Frissons garantis dans ce 14e épisode de notre série cinéma avec l’arrivée de « Nope » dans les salles obscures. Un film de science-fiction à la fois effrayant et drôle qui va vous forcer à ne plus lâcher le ciel des yeux après visionnage.
Niché dans un coin paumé des USA, le ranch de la famille Haywood dresse des chevaux pour le cinéma et la télévision depuis des dizaines d’années. Mais le temps passe et l’âge d’or aussi : le travail finit par manquer. Suite à un tragique accident, Otis Jr (qu’on appellera OJ durant tout le film) reprend maladroitement la direction du ranch qui souffre d’un cruel manque de rentrées financières. Désespéré et flanqué d’Em, sa frangine excentrique qui n’est pas d’une grande aide, le jeune éleveur songe à vendre son exploitation. Un soir, une coupure de courant survient tandis que les chevaux du ranch se mettent à paniquer sans raison apparente. C’est alors qu’OJ entend des cris lointains terrifiants et observe une forme se déplaçant furtivement dans les cieux. Persuadés d’avoir affaire à un OVNI (Objet Volant Non Identifié), les Haywoods se mettent en tête de capturer le phénomène en vidéo pour ainsi se faire une renommée et, si possible, une fortune. Mais la chasse aux images va très vite mal tourner…
Issu de la scène comique américaine, le réalisateur Jordan Peele s’est récemment fait un nom en sortant deux films d’horreur chocs mêlant habilement terreur et critique de la société. Nope est sans surprise dans la même veine et est tout autant une véritable réussite cinématographique.
Sous ses airs de film de science-fiction classique, l’œuvre cache un sous-texte passionnant traitant de la thématique du spectacle et jusqu’où ce dernier peut aller avant que les choses ne se gâtent.
Le cas des laissés pour compte de l’histoire du cinéma est ici aussi traité, sous la forme des Noirs et des dresseurs de chevaux dont le travail n’est de loin pas suffisamment valorisé.

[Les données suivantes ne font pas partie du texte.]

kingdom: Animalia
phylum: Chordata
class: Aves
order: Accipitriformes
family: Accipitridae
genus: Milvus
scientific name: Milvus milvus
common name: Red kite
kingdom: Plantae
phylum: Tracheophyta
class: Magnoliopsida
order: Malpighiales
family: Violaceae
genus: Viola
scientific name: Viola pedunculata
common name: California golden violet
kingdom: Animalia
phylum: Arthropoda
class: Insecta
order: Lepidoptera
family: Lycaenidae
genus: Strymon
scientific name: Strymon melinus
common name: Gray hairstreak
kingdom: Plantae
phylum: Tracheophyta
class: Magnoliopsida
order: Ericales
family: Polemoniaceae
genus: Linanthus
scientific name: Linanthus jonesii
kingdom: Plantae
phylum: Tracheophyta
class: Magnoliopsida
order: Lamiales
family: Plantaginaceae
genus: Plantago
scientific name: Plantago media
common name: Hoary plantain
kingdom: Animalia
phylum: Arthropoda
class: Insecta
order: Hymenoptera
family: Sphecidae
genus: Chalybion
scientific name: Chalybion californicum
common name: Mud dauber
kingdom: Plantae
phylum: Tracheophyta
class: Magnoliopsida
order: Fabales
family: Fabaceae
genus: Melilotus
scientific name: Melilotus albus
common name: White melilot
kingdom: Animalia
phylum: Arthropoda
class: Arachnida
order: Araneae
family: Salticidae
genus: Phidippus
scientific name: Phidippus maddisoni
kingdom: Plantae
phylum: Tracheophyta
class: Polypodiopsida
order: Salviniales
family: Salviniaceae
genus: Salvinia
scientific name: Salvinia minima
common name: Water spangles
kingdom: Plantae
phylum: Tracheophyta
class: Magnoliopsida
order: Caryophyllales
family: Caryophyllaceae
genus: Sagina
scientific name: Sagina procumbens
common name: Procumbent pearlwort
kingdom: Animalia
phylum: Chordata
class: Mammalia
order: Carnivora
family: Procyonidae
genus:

En parlant d’animaux, « Nope » insiste particulièrement sur les équidés mais n’en tire finalement pas grand-chose, à croire que n’importe quelle autre bête aurait amplement pu faire l’affaire. Mais il faut néanmoins avouer qu’entendre des cris de chevaux dans la nuit donne franchement la chair de poule, comme quoi le choix des animaux n’était probablement pas anodin. Car oui ne l’oublions pas : c’est un film fait pour réfléchir mais aussi pour frissonner. Et en cela, que dire de plus que le ciel aura rarement été aussi menaçant que dans « Nope ». Heureusement pour les plus craintifs, Jordan Peele dissémine un humour savoureux qui complète à merveille les moments plus horrifiques sans jamais les saboter. Une balance parfaitement maîtrisée que l’on observe bien trop rarement dans le cinéma actuel.
Les mystères des cieux
Mais quelle pourrait bien être la réelle nature du phénomène extraterrestre auquel les Haywoods assistent depuis leur ranch ? Le film prend son temps pour y répondre et ne le fait que partiellement. A l’image des protagonistes, le spectateur ne peut pendant un long moment que se poser des questions et observer de bien inquiétants phénomènes superbement mis en scène par le réalisateur. La vérité paraît un peu décevante au premier abord lorsqu’elle finit par éclater, mais le troisième acte du film redistribue les cartes.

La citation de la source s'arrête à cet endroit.